Ce que faisant, Rouger rappelle quelques évidences : que la connaissance vraie est un affect, que les humains sont des machines émotionnelles qui parfois pensent et que « l’instant P », celui de l’origine, n’existe pas.
Une phrase
Questions :
- « Comment élever un veau quand on a mangé sa mère ? »
- « Pourquoi la chèvre est-il l’animal le plus prisé des agriculteurs en manque de tendresse ? »« Aucune poule n’a inventé Windows… Mais quel rapport ? Est-ce que Bill Gates a déjà pondu un œuf ? »

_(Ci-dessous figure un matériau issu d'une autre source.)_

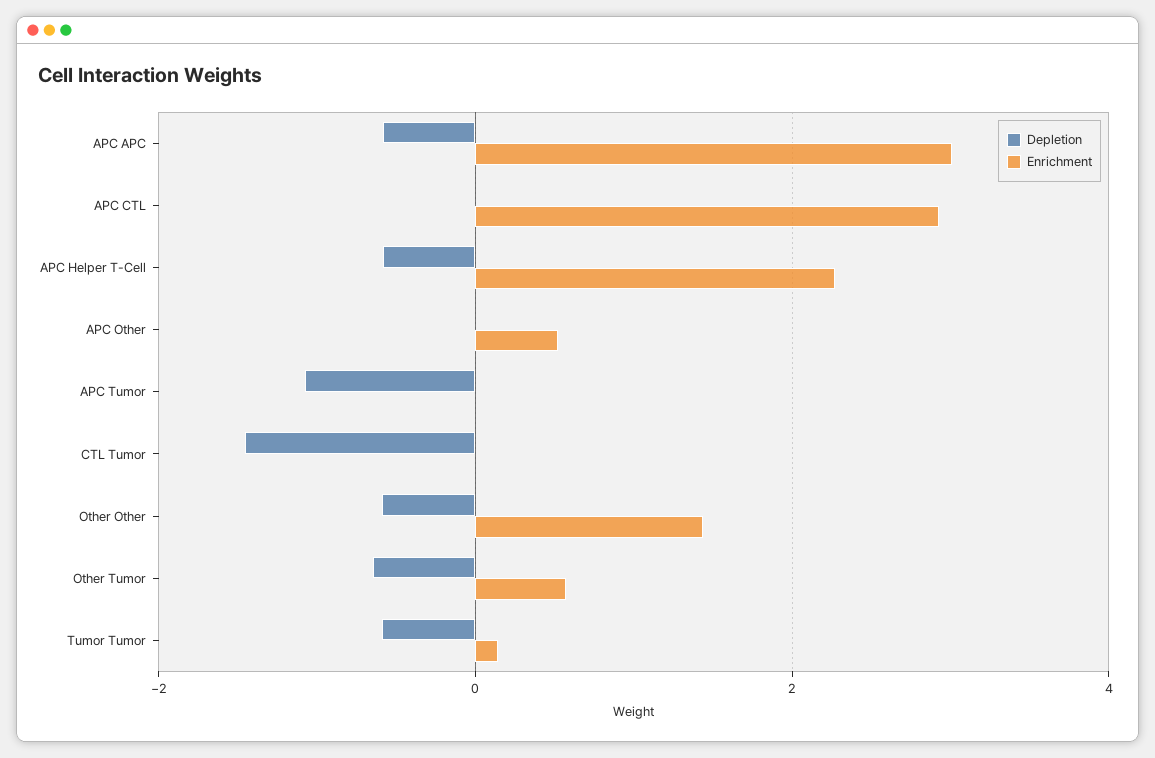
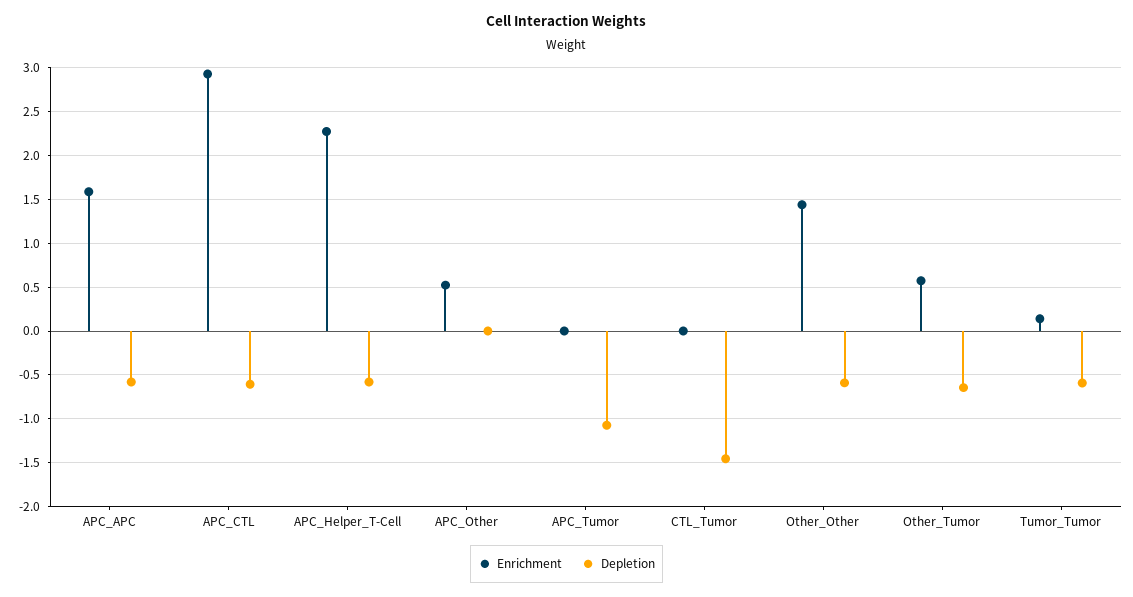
Enrichment, APC APC: 3 -> 1.6
Depletion, APC CTL: 0 -> -0.6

- « En tant que Parisiens, vous avez peut-être un complexe vis-à-vis de l’agriculture. D’ailleurs c’est bien le seul complexe que vous ayez. »
L'auteur
Auteur, metteur en scène et comédien Jérôme Rouger est le fondateur de la compagnie La Martingale, établie à Poitiers, et avec laquelle il donne des spectacles depuis 1998.
Il a été codirecteur d’un festival de théâtre à Partenay, a créé Dis Donc, un rallye de lecture théâtrale, mais aussi La Nuit des chanteurs seuls et, en 2019, la Symphonie pour klaxons et essuie-glaces, concert pour un orchestre de neuf voitures et neuf klaxonneurs. En octobre 2013, il a reçu le prix Philippe Avron à la Maison des Auteurs de la SACD.
Présenté à Paris au Théâtre du Rond-Point en 2015, Pourquoi les Poules a remporté un véritable succès un peu partout en France.